November 8th, election day, was next selected to carry out the attack. The same preliminaries were arranged, except that no water attack was to be made. Chicago was to be burned and flooded, and its banks pillaged. Detachments were designated to apply the torch, to open fire plugs to levy arms and to attack banks. But due to the traitors in their ranks, the plans of Captain Hines and his associates were well known to the authorities. Detectives were put upon their track by U.S. Colonel B. J. Sweet, the commandant at Camp Douglas although some of the most valuable service in capturing the Confederates was rendered by traitorous Confederates: a Colonel Langhorne, and Colonel J. T. Shanks a traitorous Confederate prisoner who was known as "The Texan." He was not in fact a Colonel; he was lying to both sides.

Shanks was permitted to escape from Camp Douglas, thereby getting in communication with the leaders of the plot who assisted to conceal him, while he faithfully apprised General Sweet of their plans. Shortly after midnight on the morning of the 7th, the day before the action was to take place, Colonel Sweet caused simultaneous arrests of the leaders to be made at their hiding-places. This caused a wholesale hiding of weapons and fleeing by the many conspirators. The following men were captured:

Captain Cantrill, Captain Traverse and Charles Walsh the Brigadier General of the Knights of Liberty who was sheltering them. A large quantity of arms and military stores were found in his barn. The famed Morgan Man, Colonel St. Leger Grenfell, Colonel W.R. Anderson, R.T. Semmes, Vincent Marmaduke, Charles T. Daniel and Buckner S. Morris.

These men were tried in Cincinnati by a military commission. Both Marmaduke and Morris were acquitted, Colonel Anderson committed suicide during the trial. Walsh, Semmes and Daniels were sentenced to the penitentiary and Colonel Grenfell was sentenced to be hung. Afterwards his sentence was commuted to life imprisonment at Dry Tortugas, a fate worse than death. He disappeared after a few years, but whether he escaped or was drowned in the attempt is debated. He had powerful and wealthy friends. His brother was a British Army General, and the British Government had tried unsuccessfully to have him released. Therefore, it is possible that he escaped, but since he never resurfaced under his own name after the War, it is likely he died in the attempt.
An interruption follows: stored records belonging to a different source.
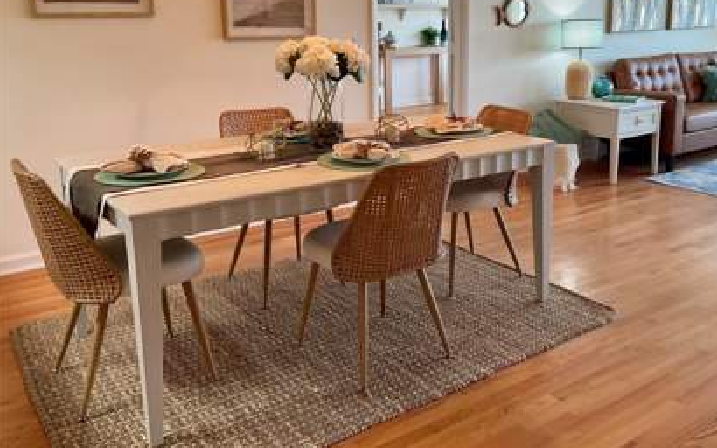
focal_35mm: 36
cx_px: 414
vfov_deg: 35.0
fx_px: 703
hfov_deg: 53.8
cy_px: 150
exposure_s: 1/60
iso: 64
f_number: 1.8
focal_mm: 3
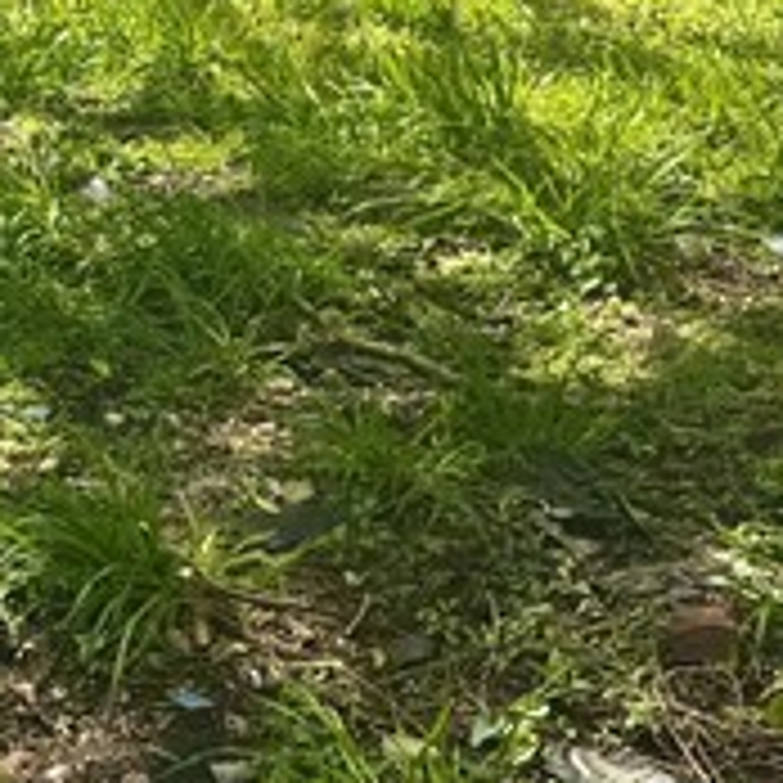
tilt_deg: -4.0
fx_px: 3199
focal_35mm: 125
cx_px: -234
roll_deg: +0.5
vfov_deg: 12.8
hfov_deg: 13.5
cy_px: -590
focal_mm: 6.76
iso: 80
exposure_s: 1/1767
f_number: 1.78
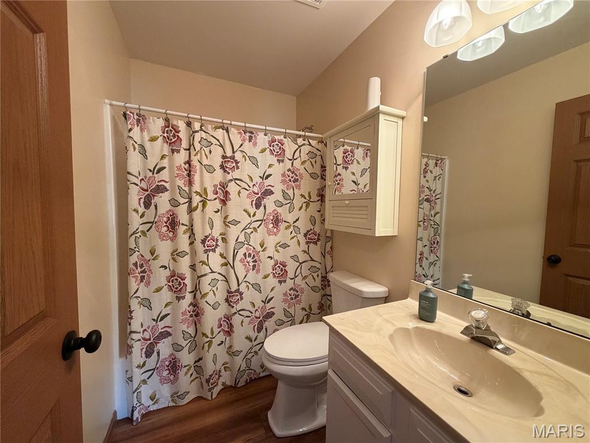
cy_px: 222
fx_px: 239
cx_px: 295
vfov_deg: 85.7
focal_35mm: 14
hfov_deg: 102.1
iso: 320
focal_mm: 2.22
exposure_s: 1/60
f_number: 2.2
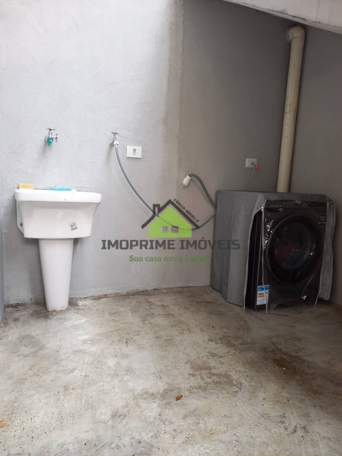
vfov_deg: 69.4
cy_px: 228
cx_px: 171
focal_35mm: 25
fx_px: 329
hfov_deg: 54.9
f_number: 1.8
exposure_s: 1/40
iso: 250
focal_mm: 4.65
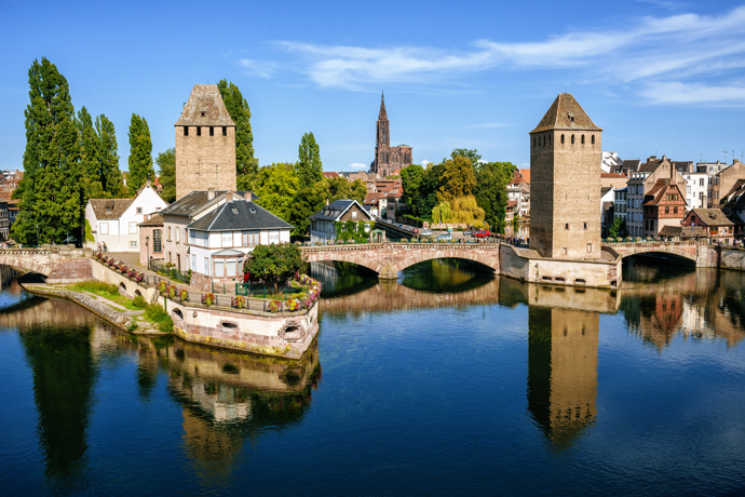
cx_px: 372
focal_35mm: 35
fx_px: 724
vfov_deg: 37.9
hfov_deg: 54.4
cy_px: 248
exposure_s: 1/640
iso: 100
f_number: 5
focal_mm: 35
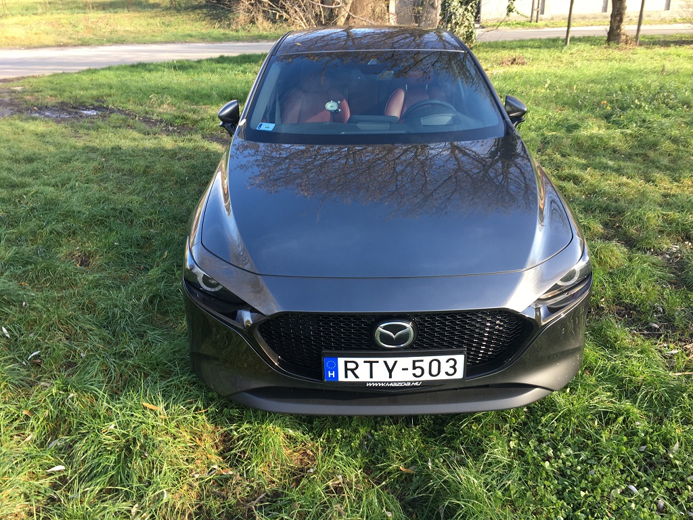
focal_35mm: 29
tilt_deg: -22.4
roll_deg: +2.0
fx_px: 581
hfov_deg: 61.7
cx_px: 346
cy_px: 260
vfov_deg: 48.2
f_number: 2.2
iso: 25
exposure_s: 1/100
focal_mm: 4.15
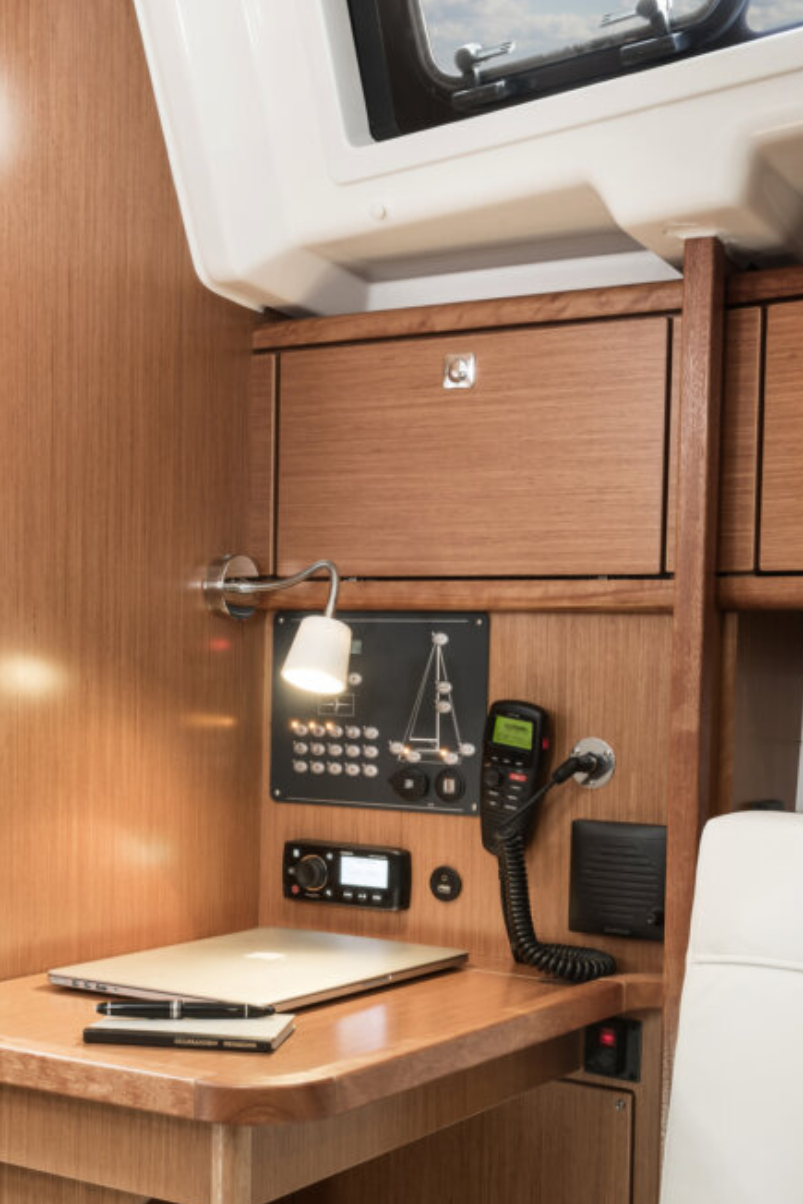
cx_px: 293
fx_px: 1772
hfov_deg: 25.4
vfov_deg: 37.3
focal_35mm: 53
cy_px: 759
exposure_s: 1.6
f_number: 16
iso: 100
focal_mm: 32
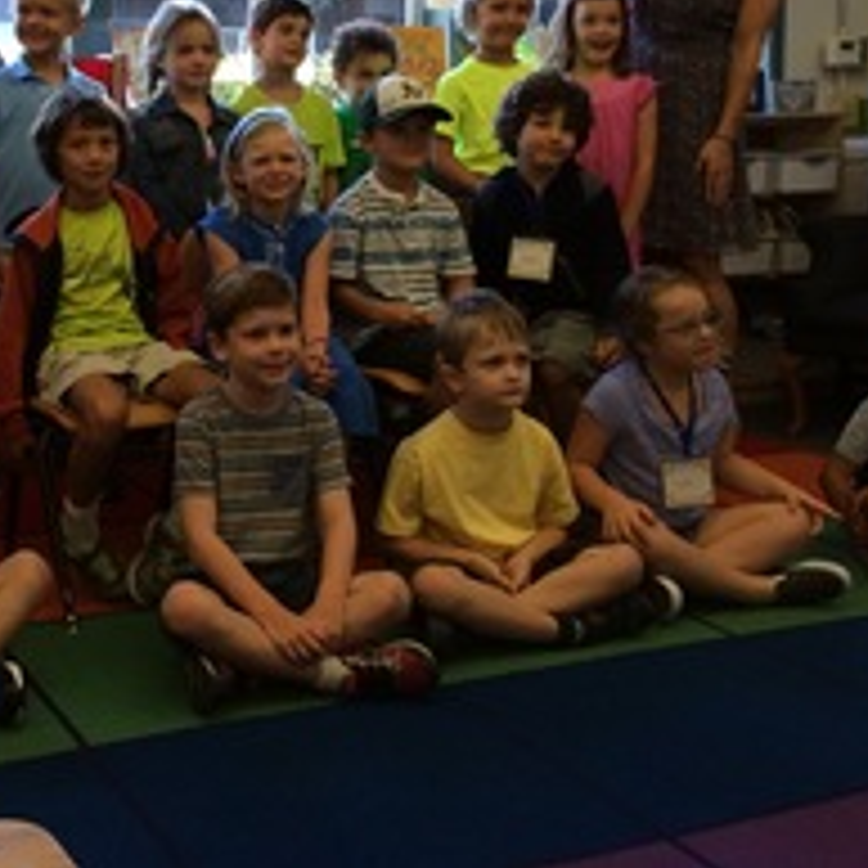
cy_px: 198
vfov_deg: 31.5
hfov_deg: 31.4
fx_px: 1504
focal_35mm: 53
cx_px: 184
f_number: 2.2
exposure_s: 1/30
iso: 50
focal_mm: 4.15
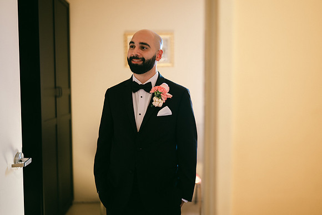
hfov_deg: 53.9
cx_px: 161
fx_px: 317
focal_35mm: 35
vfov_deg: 37.5
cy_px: 108
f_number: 1.2
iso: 320
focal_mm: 35
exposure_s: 1/100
Daniels managed to escape and was never recaptured while Walsh and Semmes, after undergoing brief terms of imprisonment, were pardoned by President Johnson.

The traitor Shanks had a $1,000.00 bounty placed upon his worthless head and he and his new Yankee wife had to flee. Whether he was ever brought to justice is unknown. He was only a private, not really a colonel, and had a grievance because he was arrested for embezzlement in the Confederate commissary department. Naturally enough the unprincipled sided with the unprincipled.

Curses upon his ashes.

I do not consider the above positive proof that this was among the arms sent north to arm the Copperheads and Knights of Liberty, but it surely is the most likely scenario. However, I have added nothing to the price for the fascinating history outlined above; the price is based on the rarity of this desirable Richmond, Virginia maker.